┏━━

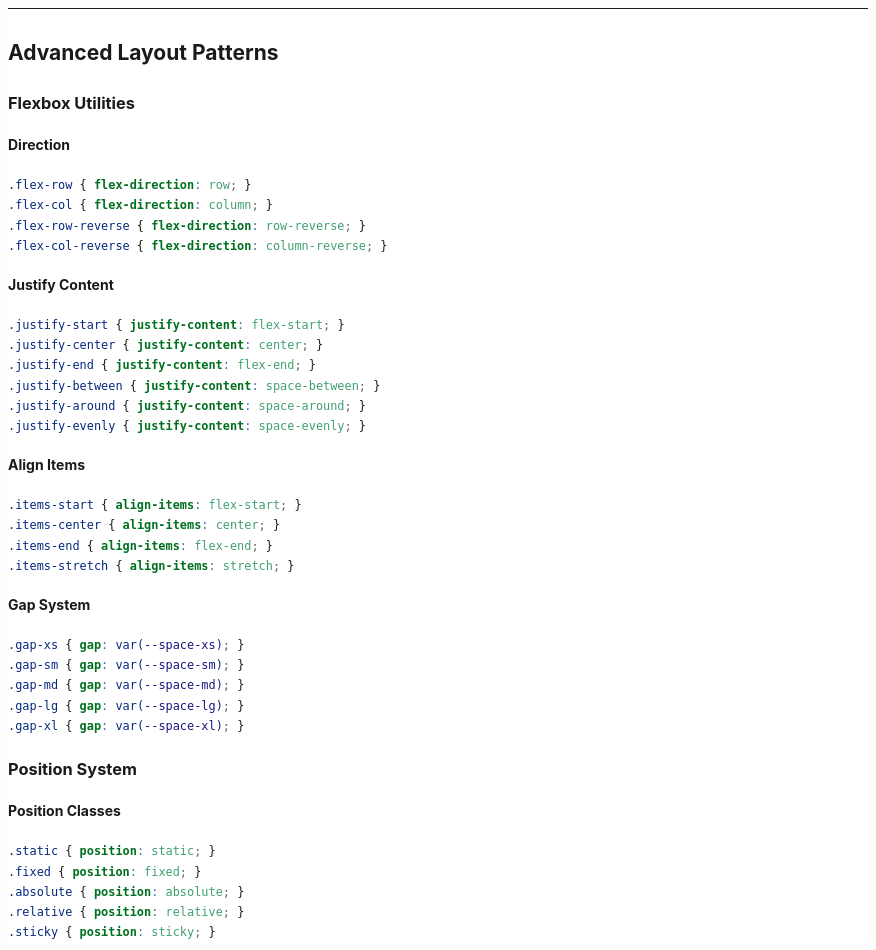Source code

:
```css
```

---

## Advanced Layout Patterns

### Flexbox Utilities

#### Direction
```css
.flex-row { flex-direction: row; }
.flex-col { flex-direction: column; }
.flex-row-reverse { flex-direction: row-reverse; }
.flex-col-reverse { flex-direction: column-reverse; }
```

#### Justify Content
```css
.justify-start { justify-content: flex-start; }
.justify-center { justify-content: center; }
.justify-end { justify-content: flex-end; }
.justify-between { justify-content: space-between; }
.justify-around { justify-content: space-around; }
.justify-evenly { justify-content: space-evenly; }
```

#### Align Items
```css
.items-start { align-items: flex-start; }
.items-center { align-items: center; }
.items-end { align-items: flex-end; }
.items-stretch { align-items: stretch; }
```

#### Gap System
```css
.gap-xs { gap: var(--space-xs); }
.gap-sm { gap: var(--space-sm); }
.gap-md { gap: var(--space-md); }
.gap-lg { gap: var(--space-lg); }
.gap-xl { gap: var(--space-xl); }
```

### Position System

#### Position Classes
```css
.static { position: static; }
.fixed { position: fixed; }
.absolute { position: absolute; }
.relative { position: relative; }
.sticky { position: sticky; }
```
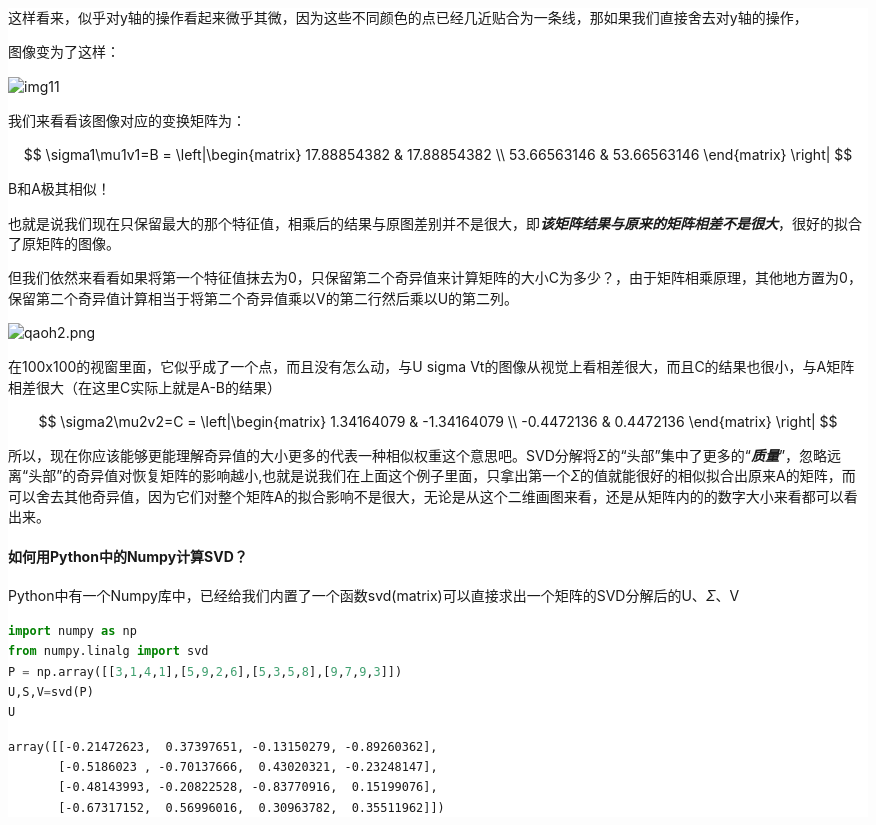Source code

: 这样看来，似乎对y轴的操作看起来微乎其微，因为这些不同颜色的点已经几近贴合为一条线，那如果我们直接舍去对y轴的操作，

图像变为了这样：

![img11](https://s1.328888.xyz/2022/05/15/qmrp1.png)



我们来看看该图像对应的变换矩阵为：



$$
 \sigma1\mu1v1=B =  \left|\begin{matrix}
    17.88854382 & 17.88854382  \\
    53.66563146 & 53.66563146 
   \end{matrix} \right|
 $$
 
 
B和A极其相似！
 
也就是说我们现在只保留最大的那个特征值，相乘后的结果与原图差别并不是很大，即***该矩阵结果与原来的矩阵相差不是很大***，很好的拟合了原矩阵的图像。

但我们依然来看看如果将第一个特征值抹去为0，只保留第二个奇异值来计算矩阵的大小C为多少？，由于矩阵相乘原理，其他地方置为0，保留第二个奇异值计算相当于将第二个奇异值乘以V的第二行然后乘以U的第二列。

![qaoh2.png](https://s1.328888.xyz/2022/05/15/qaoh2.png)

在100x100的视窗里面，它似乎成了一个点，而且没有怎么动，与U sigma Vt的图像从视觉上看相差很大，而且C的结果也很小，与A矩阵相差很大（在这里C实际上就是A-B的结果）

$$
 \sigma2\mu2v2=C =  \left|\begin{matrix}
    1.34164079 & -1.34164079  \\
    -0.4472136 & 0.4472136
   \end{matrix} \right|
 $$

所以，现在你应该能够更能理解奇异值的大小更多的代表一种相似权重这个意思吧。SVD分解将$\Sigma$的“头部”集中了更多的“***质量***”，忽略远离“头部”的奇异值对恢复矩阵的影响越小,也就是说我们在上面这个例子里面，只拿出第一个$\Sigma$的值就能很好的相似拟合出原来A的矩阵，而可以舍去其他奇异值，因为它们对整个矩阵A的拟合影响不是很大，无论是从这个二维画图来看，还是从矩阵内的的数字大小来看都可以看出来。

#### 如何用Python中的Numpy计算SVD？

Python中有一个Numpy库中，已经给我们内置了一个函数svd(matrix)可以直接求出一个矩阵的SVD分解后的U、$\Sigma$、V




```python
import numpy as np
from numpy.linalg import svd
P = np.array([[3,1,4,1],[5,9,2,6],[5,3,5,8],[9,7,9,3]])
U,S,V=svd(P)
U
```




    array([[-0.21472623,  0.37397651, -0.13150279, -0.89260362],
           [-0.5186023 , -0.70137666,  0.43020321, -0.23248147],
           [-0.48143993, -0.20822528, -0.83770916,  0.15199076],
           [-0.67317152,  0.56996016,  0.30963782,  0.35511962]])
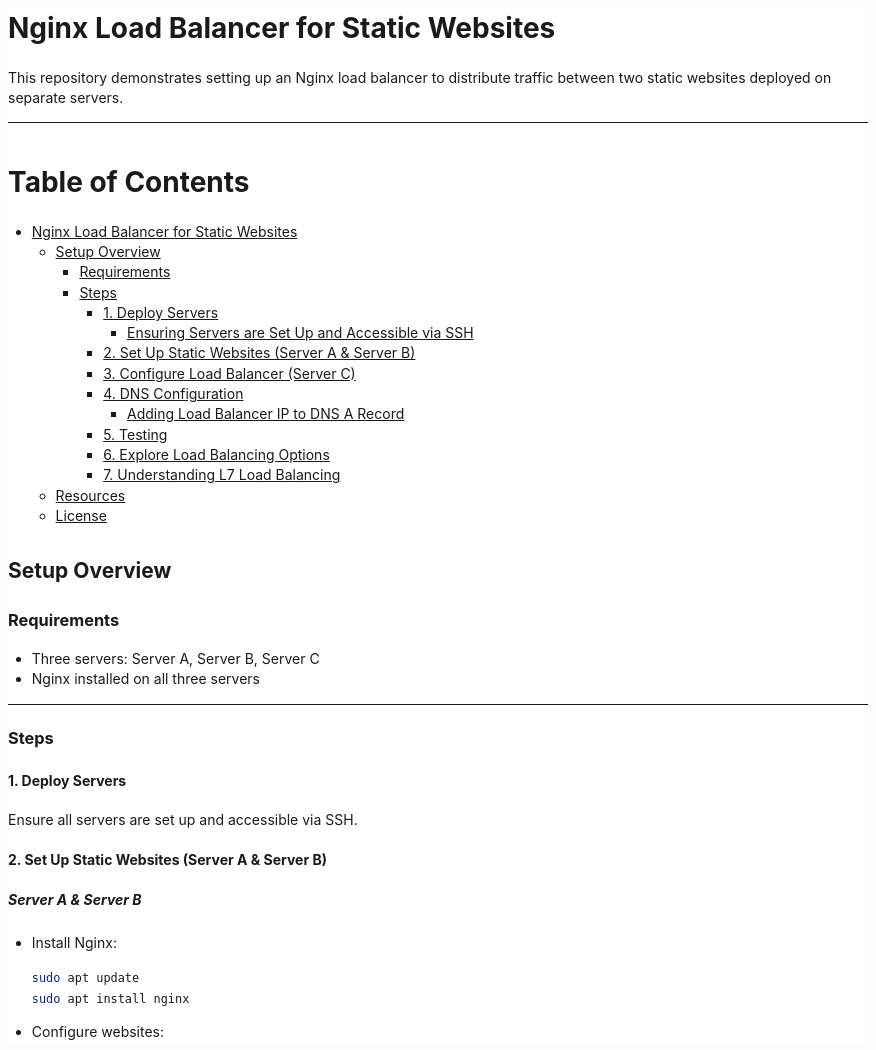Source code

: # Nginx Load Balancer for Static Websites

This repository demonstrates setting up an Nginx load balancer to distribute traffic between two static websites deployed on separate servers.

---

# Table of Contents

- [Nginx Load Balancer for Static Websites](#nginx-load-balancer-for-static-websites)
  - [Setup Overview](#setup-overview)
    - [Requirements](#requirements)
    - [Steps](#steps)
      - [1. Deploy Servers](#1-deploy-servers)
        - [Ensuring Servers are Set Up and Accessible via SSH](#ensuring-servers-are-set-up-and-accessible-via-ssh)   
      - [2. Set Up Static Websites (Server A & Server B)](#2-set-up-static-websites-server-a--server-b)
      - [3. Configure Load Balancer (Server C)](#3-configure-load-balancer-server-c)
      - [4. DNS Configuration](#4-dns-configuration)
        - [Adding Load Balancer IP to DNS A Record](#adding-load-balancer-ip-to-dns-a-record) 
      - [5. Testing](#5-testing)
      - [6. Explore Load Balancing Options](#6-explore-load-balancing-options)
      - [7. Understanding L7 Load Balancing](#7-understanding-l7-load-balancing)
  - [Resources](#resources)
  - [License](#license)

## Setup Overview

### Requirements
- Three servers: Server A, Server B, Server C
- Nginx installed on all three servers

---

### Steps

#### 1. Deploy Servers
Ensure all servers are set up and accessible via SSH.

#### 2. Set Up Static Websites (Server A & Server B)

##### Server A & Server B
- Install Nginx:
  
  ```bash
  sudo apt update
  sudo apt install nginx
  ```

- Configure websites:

┗━━

What this task involves:
Output the line containing "- Nginx installed on all three servers" and all lines after it to the end of the records, exactly as given.

Result below:
- Nginx installed on all three servers

---

### Steps

#### 1. Deploy Servers
Ensure all servers are set up and accessible via SSH.

#### 2. Set Up Static Websites (Server A & Server B)

##### Server A & Server B
- Install Nginx:
  
  ```bash
  sudo apt update
  sudo apt install nginx
  ```

- Configure websites:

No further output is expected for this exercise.